A morte súbita nos atletas é um evento trágico e também paradoxal, pelos múltiplos benefícios para a saúde que se sabe estarem associados à prática regular de exercício físico, começa por esclarecer o cardiologista e especialista em Medicina Aeronáutica Hélder Dores.
Apesar de pouco frequente, tem um enorme impacto nos atletas, familiares e amigos, nomeadamente pela mediatização destes casos.
A maioria dos casos de morte súbita ocorre durante ou imediatamente após exercício e deve-se a doenças cardíacas:
Nos atletas jovens, as principais causas são doenças cardíacas hereditárias, nomeadamente miocardiopatias e doenças arrítmicas primárias;
Nos atletas veteranos (mais de 35 anos), a doença coronária aterosclerótica é responsável por cerca de dois terços dos casos.
Pela predisposição destas doenças para a ocorrência de arritmias graves durante o exercício, podendo provocar paragem cardiorrespiratória, é essencial um diagnóstico precoce.
Alguns fatores externos podem ser causa de morte súbita, mesmo em atletas sem doenças cardíacas prévias.
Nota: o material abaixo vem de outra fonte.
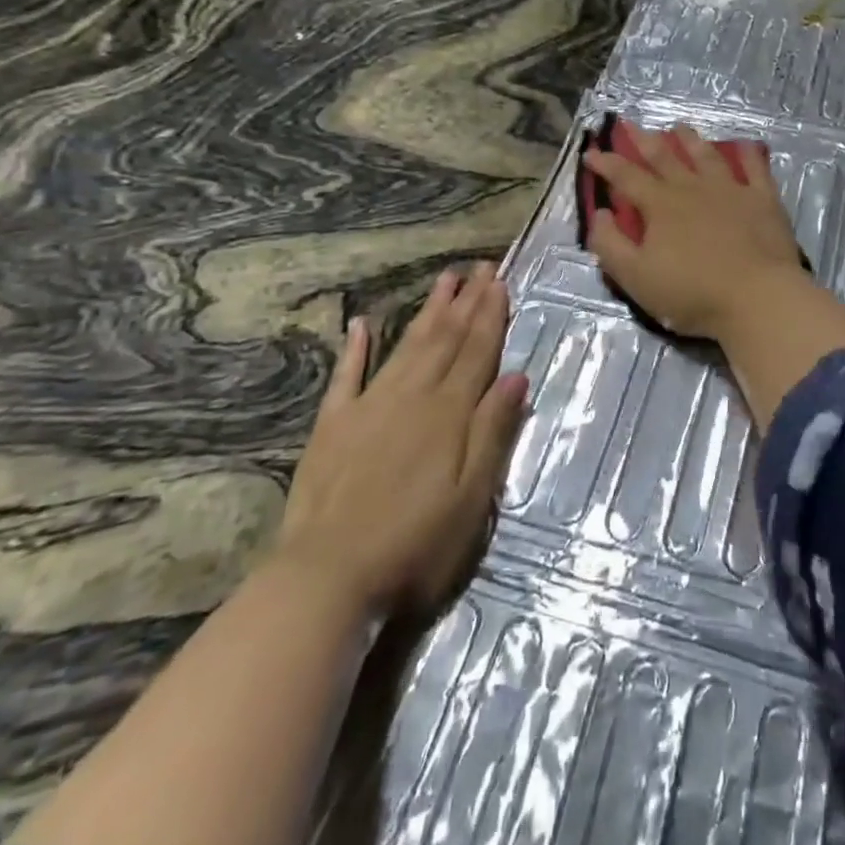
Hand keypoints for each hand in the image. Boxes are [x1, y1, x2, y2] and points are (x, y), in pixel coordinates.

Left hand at [272, 263, 526, 620]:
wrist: (327, 578)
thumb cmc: (414, 544)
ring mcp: (369, 406)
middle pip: (445, 340)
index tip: (500, 281)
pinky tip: (361, 323)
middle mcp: (412, 396)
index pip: (477, 352)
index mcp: (449, 413)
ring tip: (445, 280)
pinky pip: (347, 376)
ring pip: (406, 346)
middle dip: (466, 302)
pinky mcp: (333, 425)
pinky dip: (355, 348)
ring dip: (428, 312)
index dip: (490, 315)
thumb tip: (517, 376)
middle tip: (481, 267)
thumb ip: (493, 431)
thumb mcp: (472, 496)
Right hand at [584, 125, 806, 340]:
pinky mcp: (763, 199)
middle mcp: (693, 188)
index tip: (591, 152)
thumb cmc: (692, 292)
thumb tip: (601, 212)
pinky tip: (745, 146)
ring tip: (679, 128)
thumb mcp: (636, 277)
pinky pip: (755, 169)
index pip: (626, 176)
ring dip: (689, 140)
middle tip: (630, 124)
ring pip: (705, 156)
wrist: (758, 298)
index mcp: (660, 205)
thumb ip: (610, 244)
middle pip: (664, 157)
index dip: (606, 163)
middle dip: (643, 140)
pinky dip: (748, 154)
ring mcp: (730, 190)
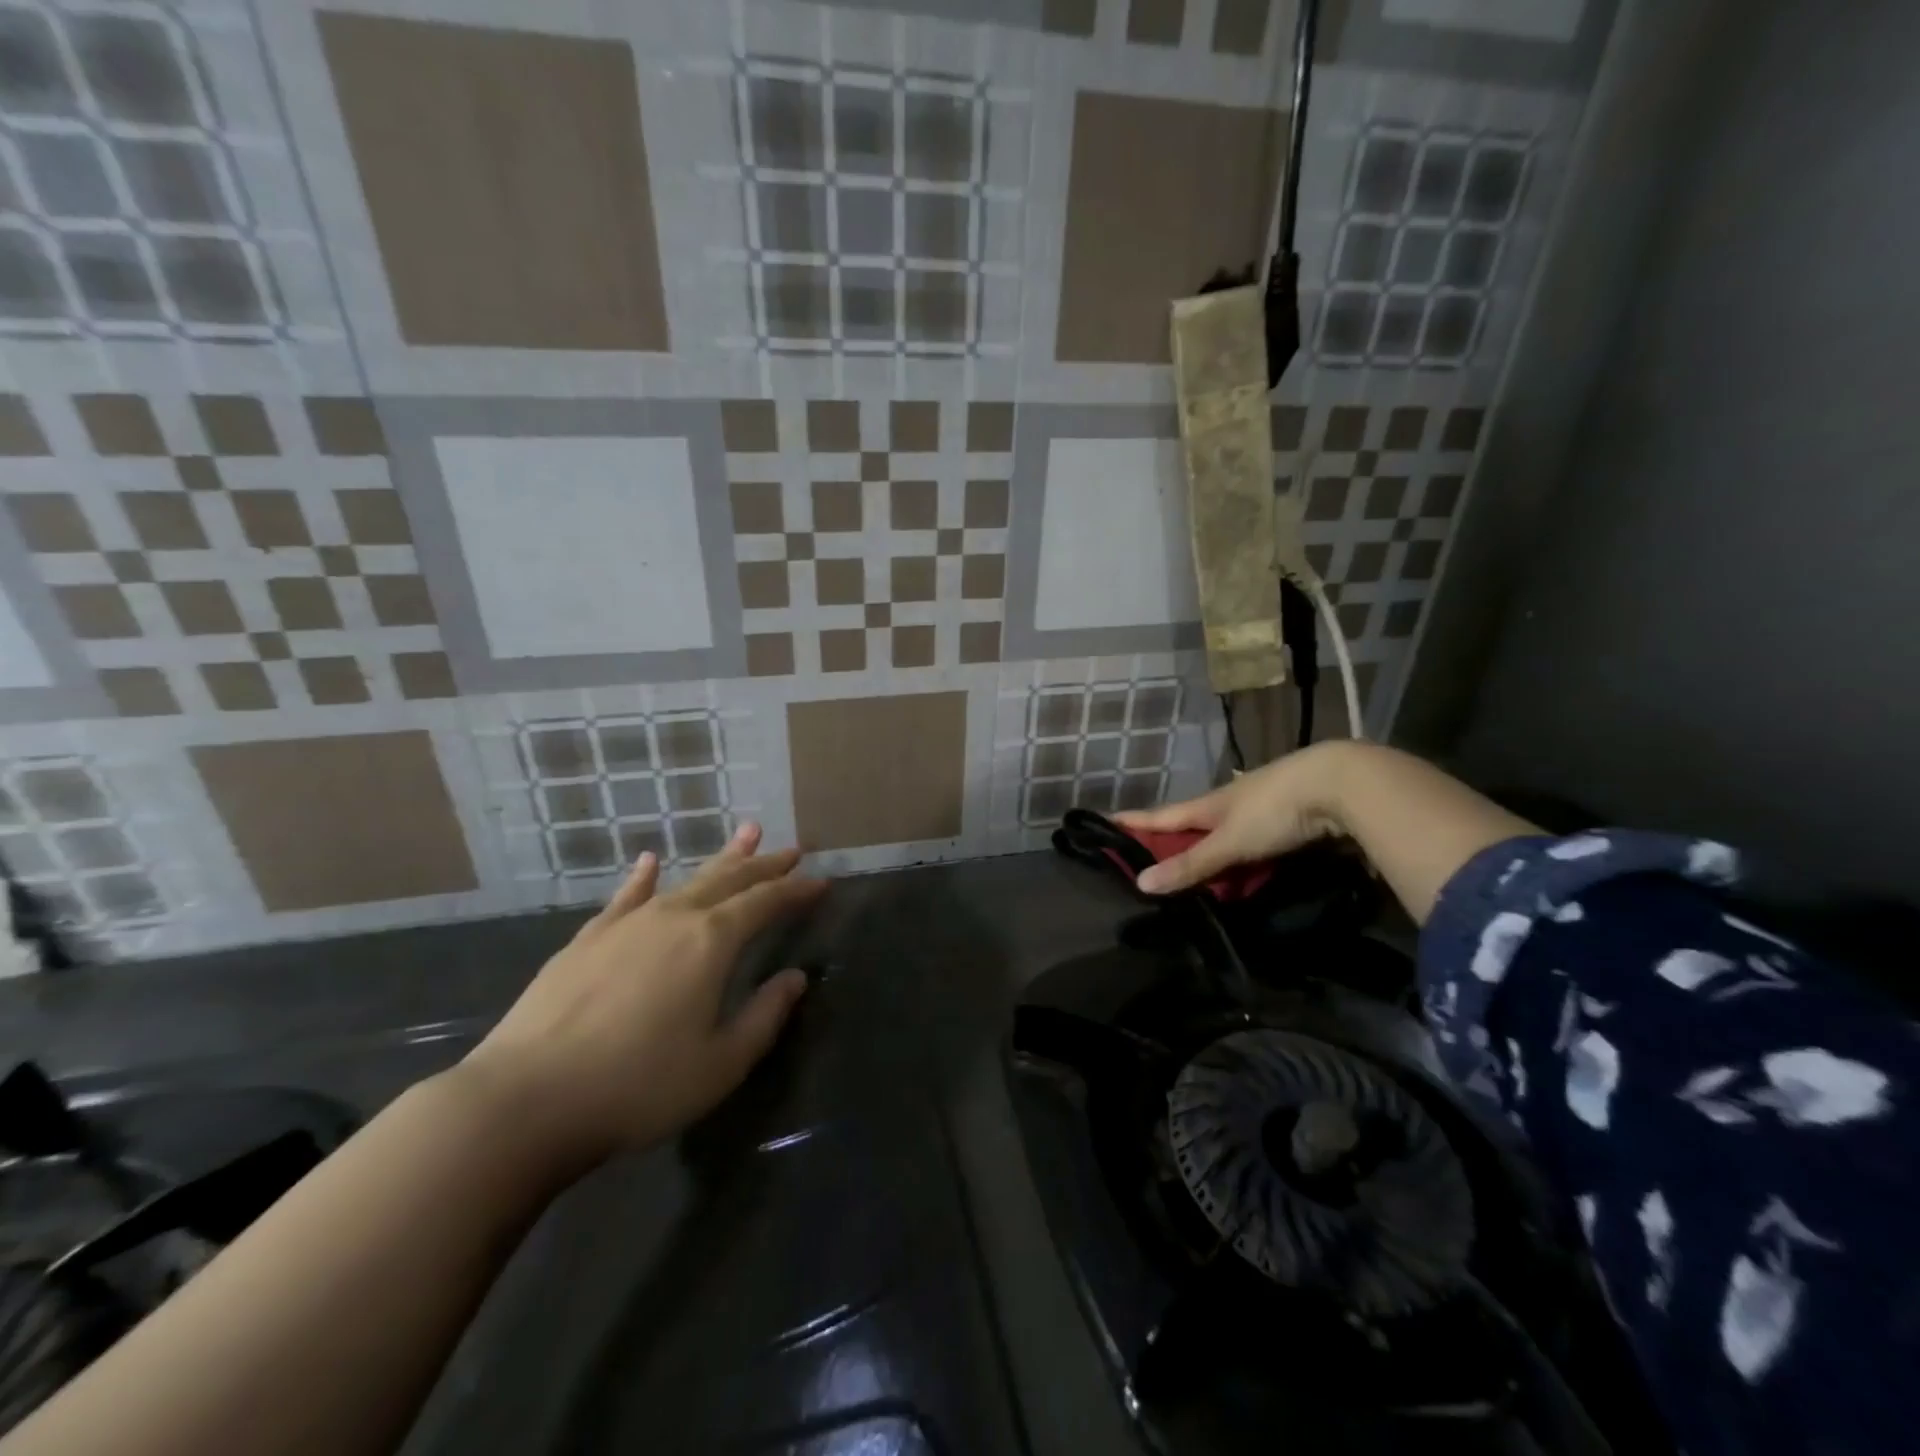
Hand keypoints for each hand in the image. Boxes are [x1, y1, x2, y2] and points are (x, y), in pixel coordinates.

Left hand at [458, 823, 825, 1175]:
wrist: (526, 1100)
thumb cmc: (638, 1086)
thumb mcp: (720, 1063)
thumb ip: (764, 1016)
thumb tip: (795, 978)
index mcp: (712, 942)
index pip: (766, 902)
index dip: (796, 891)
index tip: (821, 882)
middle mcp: (674, 917)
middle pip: (730, 880)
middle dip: (765, 865)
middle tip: (792, 849)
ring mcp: (626, 923)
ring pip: (685, 879)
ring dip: (720, 859)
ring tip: (746, 834)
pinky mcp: (587, 939)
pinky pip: (625, 896)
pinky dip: (643, 877)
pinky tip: (650, 862)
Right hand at [1115, 742, 1356, 894]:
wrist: (1340, 784)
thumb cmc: (1274, 809)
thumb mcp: (1228, 842)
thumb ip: (1191, 865)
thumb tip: (1140, 883)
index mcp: (1208, 805)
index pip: (1161, 815)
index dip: (1134, 821)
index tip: (1106, 820)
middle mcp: (1230, 803)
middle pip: (1191, 822)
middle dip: (1170, 835)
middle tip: (1147, 850)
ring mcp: (1261, 807)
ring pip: (1224, 830)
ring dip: (1206, 845)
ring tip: (1191, 862)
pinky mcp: (1289, 817)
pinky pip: (1253, 838)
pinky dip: (1239, 852)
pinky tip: (1242, 861)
Entre estes, o doping e a prática de exercício em condições ambientais extremas ocupam lugares de destaque.
Principais causas de morte súbita em atletas
Doenças cardíacas estruturais
- Miocardiopatia hipertrófica
- Miocardiopatia arritmogénica
- Miocardiopatia dilatada
- Origem coronária anómala
- Síndrome de Marfan
- Prolapso da válvula mitral
Doenças arrítmicas
- Síndrome de QT longo
- Síndrome de Brugada
- Síndrome de Wolf-Parkinson-White
- Taquicardia ventricular polimórfica catecolaminérgica
Doenças adquiridas
- Doença coronária aterosclerótica
- Miocardite
- Trauma torácico (commotio cordis)
- Abuso de substâncias estimulantes (doping)
- Alterações eletrolíticas
- Condições ambientais extremas, como golpe de calor ou hipotermia
Prevenção da morte súbita cardíaca
A prevenção da morte súbita baseia-se fundamentalmente em duas estratégias:
- Avaliação pré-competitiva especializada;
- Prática desportiva em recintos com apoio de emergência, incluindo capacidade para desfibrilhação.
Avaliação médica pré-competitiva nos atletas
Apesar do risco nunca ser ‘zero’ e de algumas doenças cardíacas serem difíceis de diagnosticar, a maioria das causas cardíacas de morte súbita pode ser detetada precocemente em avaliações médicas, que devem ser realizadas antes do início da prática de exercício físico e regularmente.
Em atletas assintomáticos, a avaliação pré-competitiva deve incluir uma consulta com um médico experiente em medicina desportiva ou cardiologia desportiva, com realização de uma história clínica (pessoal e familiar) detalhada, exame objetivo e eletrocardiograma. Sempre que nesta avaliação inicial sejam identificadas alterações, pode ser necessário realizar exames adicionais. Para algumas modalidades desportivas específicas, como no exercício extremo, a avaliação pode incluir outros exames além dos referidos.
Nos atletas veteranos, pela relevância da doença coronária, a avaliação deve focar-se na estratificação de risco cardiovascular e incluir também análises clínicas, prova de esforço e outros exames se o risco for elevado.
Nos atletas com sintomas induzidos pelo exercício, nomeadamente dor torácica, perda de consciência, palpitações, taquicardia, cansaço exagerado para o esforço realizado ou falta de ar, a avaliação tem de ser mais aprofundada.
Desporto de competição e desporto de lazer
É importante realçar que esta avaliação não deve estar limitada aos atletas profissionais ou de nível competitivo, que habitualmente já realizam avaliações regulares.
Independentemente do nível de exercício, incluindo desporto recreativo ou de lazer, é fundamental realizar uma avaliação antes do início da prática de exercício, para estratificação de risco e aconselhamento.
Nesta população, cada vez mais abrangente, existem grupos de indivíduos que merecem atenção especial:
- Sedentários;
- Fisicamente ativos que pretendem realizar exercício com elevada intensidade ou volume;
- Com fatores de risco cardiovascular;
- Com eventos cardiovasculares prévios;
- Sintomáticos.
Doenças cardíacas e prática de exercício físico
O diagnóstico de patologia cardíaca não contraindica, por si só, a prática de todo o tipo de exercício. De acordo com a doença e com a sua gravidade, a prática de exercício físico exigirá uma prescrição individualizada, seguindo as recomendações internacionais na área da cardiologia desportiva.
Em suma, a morte súbita no atleta é uma realidade alarmante, mas muitos casos podem ser prevenidos com uma avaliação médica diferenciada e específica para a faixa etária e tipo de exercício, de modo a que seja praticado em segurança e se possa beneficiar dos seus efeitos para a saúde.